Dirk Zoete


° Belgium, 1969

lives and works in Ghent — Belgium


Dirk Zoete participated at Coup de Ville 2016. This text was published in the catalogue.
He also participated at the very first exhibition of WARP in 2006.


‘Mestkoppen’ (Manure Heads) is an enormous model by Dirk Zoete that was shown at the very first exhibition of the art platform Warp, in 2006. In Coup de Ville, the work returns in a somewhat dramatized form. It refers to a self- invented residential series and comprises three dwellings in the shape of heads. The origins go back to a comprehensive series of charcoal drawings with self-portraits. Initially, Zoete wants to produce ‘classical’ portraits based on outer likenesses. Introspection, fantasy and above all the energetic use of his materials lead to alienation and abstraction. A drawing by Zoete is always the first materialization of an idea: a microbe that grows to become a sculpture, animation, performance or large-scale, site-specific project. His artistic practice is associative and improvisatory or, as in jazz music, to be understood as a kind of instant composing.

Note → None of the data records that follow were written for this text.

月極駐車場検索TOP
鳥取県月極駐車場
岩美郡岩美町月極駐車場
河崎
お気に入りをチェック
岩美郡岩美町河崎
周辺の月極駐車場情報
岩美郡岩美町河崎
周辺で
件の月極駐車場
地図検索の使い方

Recurring elements and references are: the theatre, the puppet, the mask, the baton, the skeleton, the giant ... but also Flemish expressionism, Russian constructivism, Oskar Schlemmer or the Wild West. Fantasy, realism and memories slide through and over each other and play at will with the aesthetics of the early 20th century avant-garde. In Coup de Ville, a recurring theme is the phenomenon of the mask, and as an extension to it, concealment and transformation. Appearance and being, fact and fable do not automatically cancel each other out in Dirk Zoete’s work and in this way he creates theatrical truth, a kind of mock reality, constantly being described and rewritten. He does this by means of elementary or archetypal forms, for example, the giant. Although such appearances have been considerably reduced by logic and human ingenuity, everyone recognizes the kind of shapes that Zoete creates. They may not form part of our everyday experiences but they still wonderfully enliven our human condition.